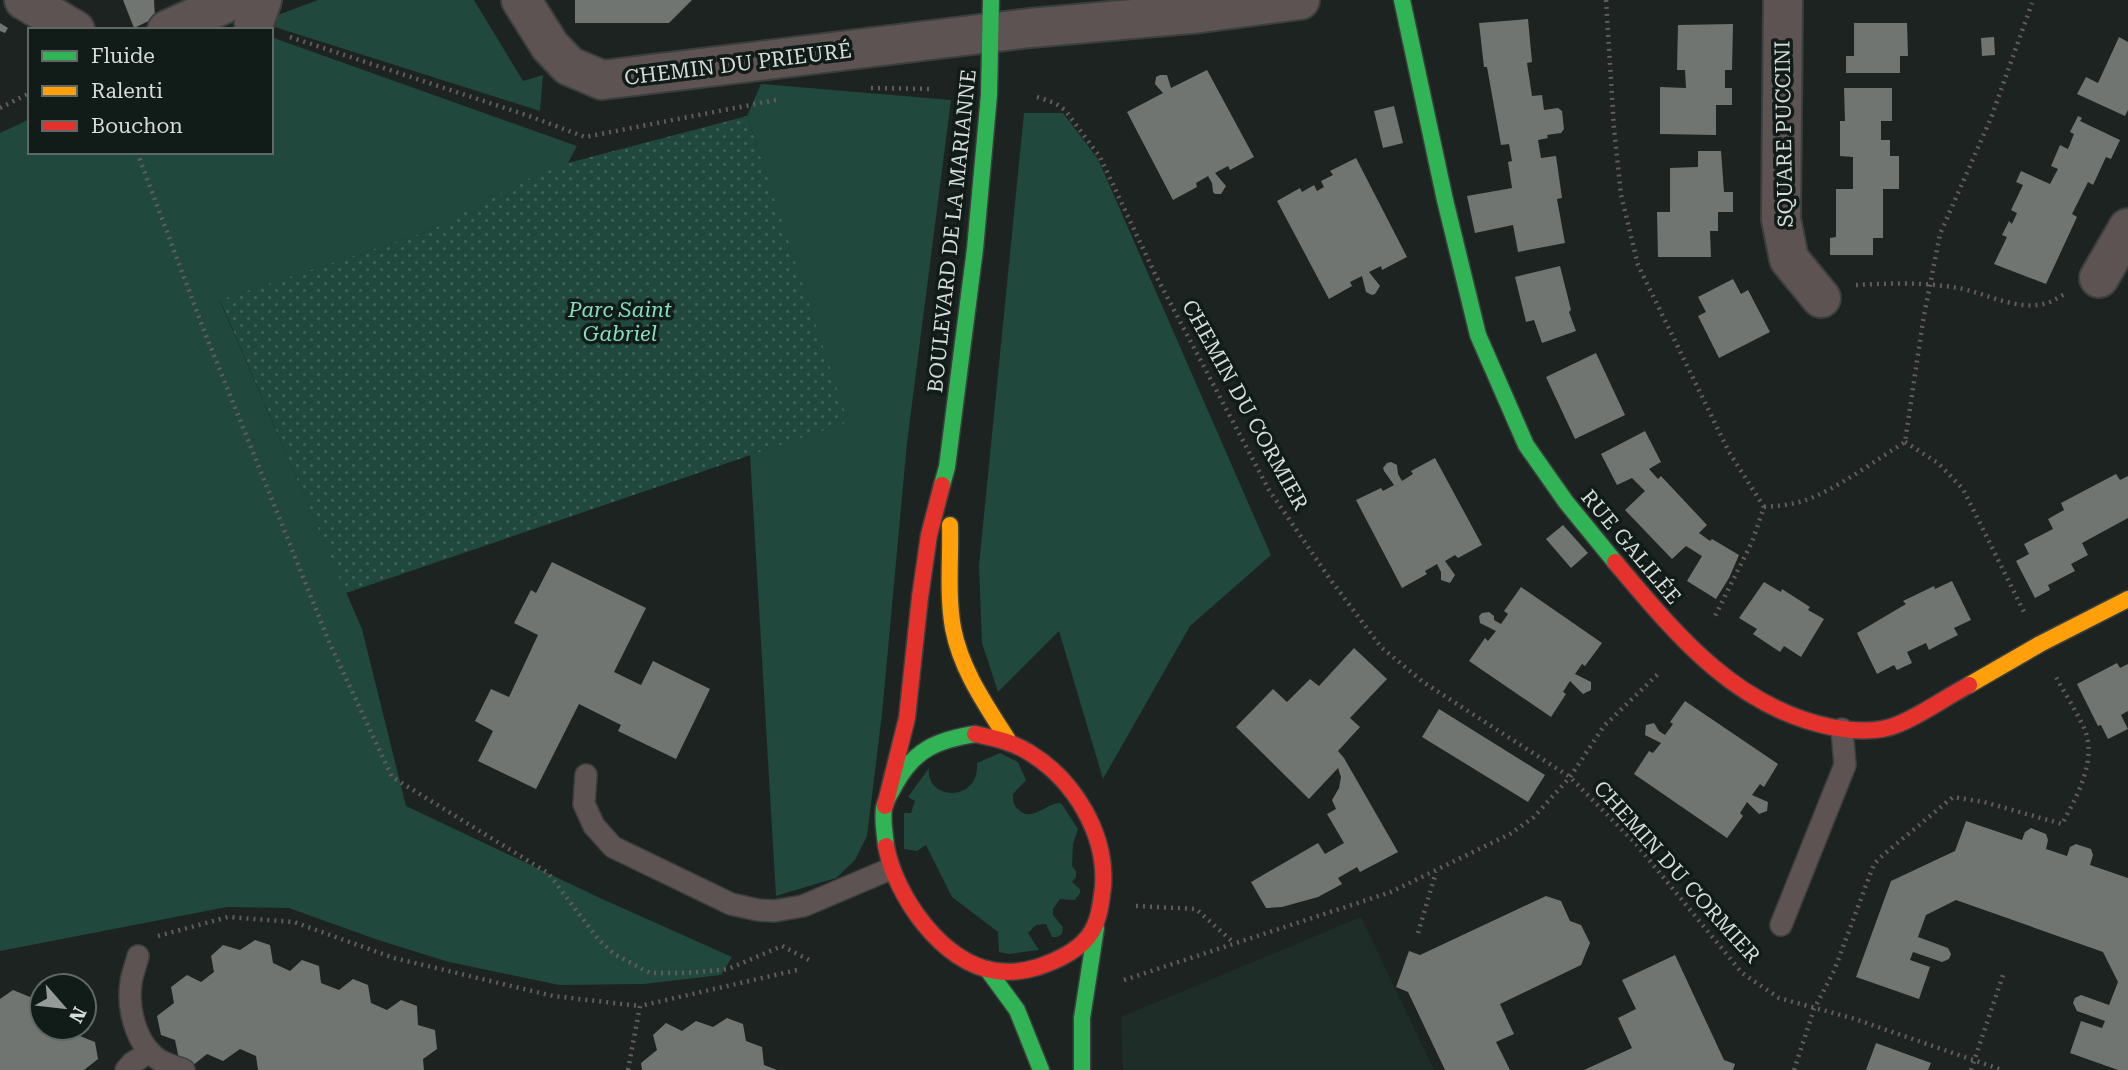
<svg xmlns="http://www.w3.org/2000/svg" width="2128" height="1070" font-family="'Roboto Serif',serif">
	<style>
		.built { fill: #1e2d28 }
		.grass { fill: #20483c }
		.park { fill: url(#park-dots) }
		.building { fill: #707572 }
		.lines { fill: none; stroke-linecap: round; stroke-linejoin: round }
		.lane-casing { stroke: #3b403e; stroke-width: 24 }
		.street-casing { stroke: #3b403e; stroke-width: 42 }
		.fast-casing { stroke: #3b403e; stroke-width: 19 }
		.slow-casing { stroke: #3b403e; stroke-width: 19 }
		.jam-casing { stroke: #3b403e; stroke-width: 19 }
		.path { stroke: #625c5c; stroke-width: 4.5; stroke-dasharray: 2 5; stroke-linecap: butt }
		.lane { stroke: #5e5353; stroke-width: 21 }
		.street { stroke: #5e5353; stroke-width: 38 }
		.fast { stroke: #30b455; stroke-width: 16 }
		.slow { stroke: #ff9f0a; stroke-width: 16 }
		.jam { stroke: #e5322d; stroke-width: 16 }
		.labels { text-anchor: middle; stroke-width: 7; stroke-linejoin: round; paint-order: stroke }
		.street-label { font-size: 21px; fill: #d5dcd9; stroke: #111b18 }
		.park-label { font-size: 21px; font-style: italic; fill: #87dfc0; stroke: #111b18 }
	</style>
	<defs>
		<pattern id="park-dots" width="8" height="8" patternUnits="userSpaceOnUse" patternTransform="scale(1.75)"><rect width="8" height="8" fill="#20483c"/><path d="M2 2h.1M6 6h.1" fill="none" stroke="#406258" stroke-width="1.8" stroke-linecap="round"/></pattern>
	</defs>
	<rect width="100%" height="100%" fill="#1d2320"/>
	<!-- built -->
	<polygon class="built" points="1361,917 1434,1070 1123,1070 1121,1017"/>
	<!-- grass -->
	<g class="grass">
		<polygon points="318,0 474,0 523,81 543,75 540,111 259,22"/>
		<polygon points="271,37 577,146 568,163 429,231 220,301 362,629 406,806 600,898 732,957 721,975 644,984 559,985 449,962 378,940 289,908 227,907 0,951 0,133 30,119 30,152 271,152"/>
		<polygon points="761,84 951,100 907,443 882,714 867,836 855,860 836,878 776,896 750,455 847,422 747,116"/>
		<polygon points="1024,113 1063,113 1098,159 1271,555 1190,626 1103,779 1059,631 998,692 982,643 979,565"/>
		<path d="M1000,753L1018,762L1026,780L1013,794C1013,801 1013,805 1019,810C1032,823 1047,802 1061,803L1078,829L1073,844L1072,866L1076,871V877L1072,882L1080,889V893L1075,900L1060,899L1053,909V915L1063,927L1062,934L1057,937H1052L1046,924L1036,925L1028,933L1039,950L1009,954L999,952L998,932L952,897L926,845L917,851L904,849V813H911L915,801L908,797L929,768C925,801 980,803 977,763Z"/>
	</g>
	<!-- park -->
	<polygon class="park" points="747,116 848,422 346,593 220,300 429,231 532,177 568,163"/>
	<!-- building -->
	<g class="building">
		<polygon points="123,0 154,0 155,18 134,28"/>
		<polygon points="575,0 692,0 669,23 575,23"/>
		<polygon points="1528,19 1532,62 1527,63 1532,96 1542,95 1544,110 1558,108 1562,111 1564,129 1561,133 1547,135 1548,138 1538,140 1541,158 1556,156 1562,198 1557,199 1565,243 1518,252 1513,225 1475,233 1467,196 1512,188 1508,162 1512,161 1509,144 1501,145 1487,67 1484,67 1479,23"/>
		<polygon points="0,23 8,28 5,33 0,31"/>
		<polygon points="1854,23 1907,23 1908,56 1900,56 1900,73 1846,73 1846,56 1854,56"/>
		<polygon points="1733,24 1732,70 1725,70 1725,88 1732,88 1732,105 1716,105 1716,135 1660,134 1660,87 1686,88 1685,70 1677,70 1678,25"/>
		<polygon points="1994,37 1995,55 1982,56 1981,38"/>
		<polygon points="2119,37 2128,42 2128,110 2125,116 2077,94 2086,77 2098,83"/>
		<polygon points="1207,70 1254,157 1230,170 1228,166 1215,173 1226,186 1221,194 1215,194 1213,192 1212,183 1208,176 1196,183 1197,187 1173,200 1127,112 1163,93 1155,84 1156,77 1160,75 1167,75 1171,88"/>
		<polygon points="1844,88 1892,88 1892,121 1881,121 1881,140 1890,140 1890,156 1899,156 1899,189 1883,189 1883,238 1873,238 1873,255 1830,255 1830,238 1836,237 1836,189 1853,189 1853,157 1840,156 1840,121 1845,121"/>
		<polygon points="1394,106 1403,143 1383,148 1374,111"/>
		<polygon points="2078,116 2082,118 2080,121 2120,140 2111,159 2106,157 2093,185 2088,182 2072,214 2077,217 2046,284 1994,264 2007,237 2002,235 2009,221 2012,224 2017,213 2011,210 2023,185 2016,182 2021,171 2050,184 2058,169 2051,166 2060,145 2068,149 2074,134 2070,132"/>
		<polygon points="1698,151 1721,151 1724,192 1733,192 1733,212 1718,212 1718,231 1710,231 1711,257 1658,257 1657,212 1670,212 1670,168 1698,167"/>
		<polygon points="1356,158 1407,257 1382,270 1381,266 1369,272 1380,286 1375,294 1372,295 1366,292 1362,276 1350,282 1352,286 1329,299 1277,201 1300,188 1302,192 1314,185 1317,191 1324,187 1321,181 1333,175 1330,171"/>
		<polygon points="1560,266 1571,310 1569,312 1576,331 1542,343 1534,320 1526,322 1515,277"/>
		<polygon points="1733,279 1741,294 1748,290 1770,332 1719,358 1698,316 1706,312 1698,297"/>
		<polygon points="1596,353 1625,415 1575,439 1546,377"/>
		<polygon points="1645,431 1661,462 1649,469 1658,479 1661,476 1707,525 1699,533 1710,541 1712,539 1739,555 1729,578 1716,599 1687,581 1702,556 1686,546 1672,559 1625,510 1645,491 1632,478 1617,485 1601,454"/>
		<polygon points="1435,458 1482,545 1458,558 1455,555 1445,561 1455,575 1450,583 1441,580 1441,572 1437,564 1425,571 1427,574 1402,588 1356,500 1381,488 1383,491 1394,485 1384,471 1383,468 1387,463 1391,462 1397,465 1398,474 1402,481 1413,474 1411,471"/>
		<polygon points="2116,474 2120,480 2128,476 2128,518 2082,543 2088,555 2071,564 2075,571 2048,585 2050,590 2035,598 2016,561 2029,554 2024,544 2053,529 2048,519 2064,510 2061,503"/>
		<polygon points="1563,525 1588,553 1571,568 1546,539"/>
		<polygon points="552,562 646,608 614,672 641,685 653,661 710,689 676,759 618,731 621,725 579,704 536,789 478,761 493,731 475,721 491,689 509,697 538,635 514,623 531,590 536,593"/>
		<polygon points="1952,581 1971,620 1954,628 1958,635 1942,643 1929,650 1926,643 1907,652 1912,663 1897,670 1894,665 1877,674 1857,633 1906,604 1903,601 1934,586 1935,589"/>
		<polygon points="1764,582 1781,592 1782,589 1810,607 1808,610 1824,619 1801,657 1784,646 1780,652 1753,634 1757,629 1739,618"/>
		<polygon points="1521,587 1602,643 1585,666 1582,664 1575,674 1591,682 1591,690 1583,694 1570,681 1563,692 1566,694 1551,717 1469,661 1485,638 1488,641 1496,631 1480,623 1479,616 1482,613 1489,612 1494,616 1494,620 1501,624 1508,614 1504,611"/>
		<polygon points="1354,648 1387,679 1350,718 1360,727 1338,751 1344,758 1398,852 1360,872 1357,867 1338,878 1342,884 1318,897 1282,907 1266,908 1251,882 1318,843 1325,854 1344,843 1327,814 1336,809 1332,800 1339,788 1341,777 1338,768 1309,799 1236,727 1273,689 1287,702 1310,679 1319,686"/>
		<polygon points="2117,663 2120,668 2128,664 2128,711 2121,715 2128,729 2108,739 2101,725 2098,726 2077,684"/>
		<polygon points="1685,701 1778,764 1764,787 1760,784 1752,795 1768,802 1767,811 1759,814 1747,802 1740,813 1743,816 1727,838 1634,774 1649,751 1653,753 1661,743 1645,735 1646,725 1654,723 1659,731 1665,735 1673,724 1670,722"/>
		<polygon points="1439,709 1545,775 1528,802 1422,737"/>
		<polygon points="1966,821 2022,840 2025,832 2031,828 2046,834 2048,840 2046,849 2067,856 2070,847 2076,844 2091,849 2093,855 2090,865 2128,878 2128,1070 2118,1070 2070,1053 2081,1021 2102,1028 2105,1021 2077,1011 2073,1003 2075,998 2081,995 2109,1005 2118,982 2103,952 1956,900 1926,915 1918,937 1948,948 1951,954 1949,959 1942,962 1913,952 1910,960 1930,967 1919,999 1856,977 1891,881 1955,851"/>
		<polygon points="1546,896 1561,901 1570,921 1581,925 1590,943 1581,965 1500,1004 1514,1034 1496,1042 1510,1070 1445,1070 1408,992 1396,987 1409,951 1420,955"/>
		<polygon points="255,940 270,945 273,963 290,971 302,960 319,966 321,983 339,990 353,979 368,985 371,1003 387,1010 401,1000 417,1006 418,1025 435,1030 437,1049 423,1059 424,1070 258,1070 256,1056 240,1049 223,1061 207,1054 192,1066 179,1059 175,1040 161,1035 157,1016 174,1003 171,987 187,975 201,982 214,972 211,956 223,945 240,950"/>
		<polygon points="1675,955 1724,1060 1735,1064 1733,1070 1584,1070 1632,1048 1618,1018 1636,1009 1622,980"/>
		<polygon points="42,988 42,1028 79,1028 80,1036 95,1042 98,1059 84,1070 0,1070 0,999 13,990 30,997"/>
		<polygon points="727,1018 743,1024 746,1041 762,1047 764,1065 777,1070 642,1070 641,1063 657,1050 653,1035 666,1023 682,1031 696,1021 713,1027"/>
		<polygon points="1876,1043 1931,1063 1928,1070 1866,1070"/>
	</g>
	<g class="lines">
		<defs>
			<g id="lane">
				<polyline points="586,775 584,804 594,826 613,847 731,904 758,910 774,911 803,906 890,869"/>
				<polyline points="1781,925 1845,765 1842,729"/>
				<path d="M138,956C136,965 132,974 131,983C127,1010 137,1049 163,1062C169,1065 177,1067 184,1070"/>
				<polyline points="126,1070 132,1063 150,1052"/>
			</g>
			<g id="street">
				<polyline points="24,0 75,30"/>
				<polyline points="521,0 550,46 569,66 602,80 1030,28 1201,13 1300,0"/>
				<polyline points="1783,0 1781,219 1789,259 1821,298"/>
				<polyline points="254,23 262,0"/>
				<polyline points="167,30 233,0"/>
				<polyline points="2099,278 2128,228"/>
			</g>
			<g id="fast">
				<polyline points="1402,0 1445,200 1478,335 1526,445 1566,502 1615,562"/>
				<polyline points="942,485 947,467 975,249 989,95 991,0"/>
				<path d="M886,846C885,834 882,820 884,808C886,799 892,791 896,783C915,749 938,740 975,734"/>
				<polyline points="987,969 1017,1010 1041,1070"/>
				<polyline points="1082,1070 1082,1018 1096,928"/>
			</g>
			<g id="slow">
				<path d="M950,525C951,559 947,594 953,628C961,670 986,705 1008,740"/>
				<polyline points="1969,685 2040,644 2128,599"/>
			</g>
			<g id="jam">
				<path d="M1615,562C1675,633 1734,707 1831,727C1852,731 1879,733 1899,724C1923,714 1946,697 1969,685"/>
				<polyline points="885,806 907,718 920,597 929,535 942,485"/>
				<path d="M886,846C895,895 942,964 996,971C1010,973 1025,971 1038,967C1056,961 1076,952 1088,937C1099,923 1101,904 1103,887C1107,834 1074,780 1030,753C1013,742 994,738 975,734"/>
			</g>
		</defs>
		<!-- lane casing -->
		<use href="#lane" class="lane-casing"/>
		<!-- street casing -->
		<use href="#street" class="street-casing"/>
		<!-- fast casing -->
		<use href="#fast" class="fast-casing"/>
		<!-- slow casing -->
		<use href="#slow" class="slow-casing"/>
		<!-- jam casing -->
		<use href="#jam" class="jam-casing"/>
		<!-- path -->
		<g class="path">
			<polyline points="1606,0 1614,128 1621,195 1638,265 1729,452 1764,507 1752,542 1714,618"/>
			<polyline points="290,37 529,116 585,137 776,100"/>
			<polyline points="871,88 930,89"/>
			<polyline points="1037,97 1055,103 1065,110 1100,157 1155,274 1269,490 1330,579 1381,647 1423,682 1570,777 1636,844 1742,973 1779,998 1855,1019 2002,1070"/>
			<polyline points="0,108 30,93"/>
			<polyline points="137,152 203,328 330,644 392,777 548,873 598,939 614,954 650,973 687,973 728,969 782,946 813,962"/>
			<path d="M1856,285C1889,283 1925,282 1958,288C1986,293 2018,312 2047,303C2054,301 2060,296 2067,293"/>
			<polyline points="1905,442 1938,463 1963,489 2024,612"/>
			<path d="M1764,507C1777,506 1790,505 1803,501C1834,491 1876,460 1905,442L1923,321L1940,234L1991,118L2032,3"/>
			<polyline points="1136,906 1196,909 1234,943"/>
			<polyline points="1418,933 1436,872"/>
			<polyline points="158,936 228,917 294,922 394,958 553,996 640,1006"/>
			<polyline points="1124,980 1391,892 1510,834 1534,817 1570,777 1604,726 1660,672"/>
			<polyline points="628,1070 640,1006 797,970"/>
			<path d="M1794,1070L1814,1009L1834,971L1874,864L1883,855L1953,797L1984,802L2062,824C2076,798 2097,761 2085,730C2077,712 2065,694 2056,677"/>
			<polyline points="1971,1070 2004,972"/>
		</g>
		<!-- lane -->
		<use href="#lane" class="lane"/>
		<!-- street -->
		<use href="#street" class="street"/>
		<!-- fast -->
		<use href="#fast" class="fast"/>
		<!-- slow -->
		<use href="#slow" class="slow"/>
		<!-- jam -->
		<use href="#jam" class="jam"/>
	</g>
	<g class="labels">
		<!-- street labels -->
		<g class="street-label">
			<text transform="translate(738 64) rotate(-7)" y="7">CHEMIN DU PRIEURÉ</text>
			<text transform="translate(1784 134) rotate(-91)" y="7">SQUARE PUCCINI</text>
			<text transform="translate(952 231) rotate(-84)" y="7">BOULEVARD DE LA MARIANNE</text>
			<text transform="translate(1245 405) rotate(61)" y="7">CHEMIN DU CORMIER</text>
			<text transform="translate(1631 547) rotate(50)" y="7">RUE GALILÉE</text>
			<text transform="translate(1677 872) rotate(48)" y="7">CHEMIN DU CORMIER</text>
		</g>
		<!-- park labels -->
		<g class="park-label">
			<text x="620" y="317">Parc Saint<tspan x="620" dy="24">Gabriel</tspan></text>
		</g>
	</g>
	<!-- legend -->
	<rect x="28" y="28" width="245" height="126" fill="#111b18" stroke="#5f6865" stroke-width="2"/>
	<rect x="42" y="51" width="35" height="10" fill="#30b455" stroke="#5f6865" stroke-width="2"/>
	<text x="91" y="63" font-size="21" fill="#d5dcd9">Fluide</text>
	<rect x="42" y="86" width="35" height="10" fill="#ff9f0a" stroke="#5f6865" stroke-width="2"/>
	<text x="91" y="98" font-size="21" fill="#d5dcd9">Ralenti</text>
	<rect x="42" y="121" width="35" height="10" fill="#e5322d" stroke="#5f6865" stroke-width="2"/>
	<text x="91" y="133" font-size="21" fill="#d5dcd9">Bouchon</text>
	<!-- north arrow -->
	<g transform="translate(63 1007) rotate(118)"><circle r="33" fill="#111b18" stroke="#5f6865" stroke-width="2"/>
	<path d="M0-5L12 26L0 18L-12 26Z" fill="#959b98"/>
	<text y="-10" font-size="19" font-weight="bold" text-anchor="middle" fill="#d5dcd9">N</text>
	</g>
</svg>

***

* [Task details]:
The sole response should be the count of lines in the material holding the string "font".

* [Solution below]:
7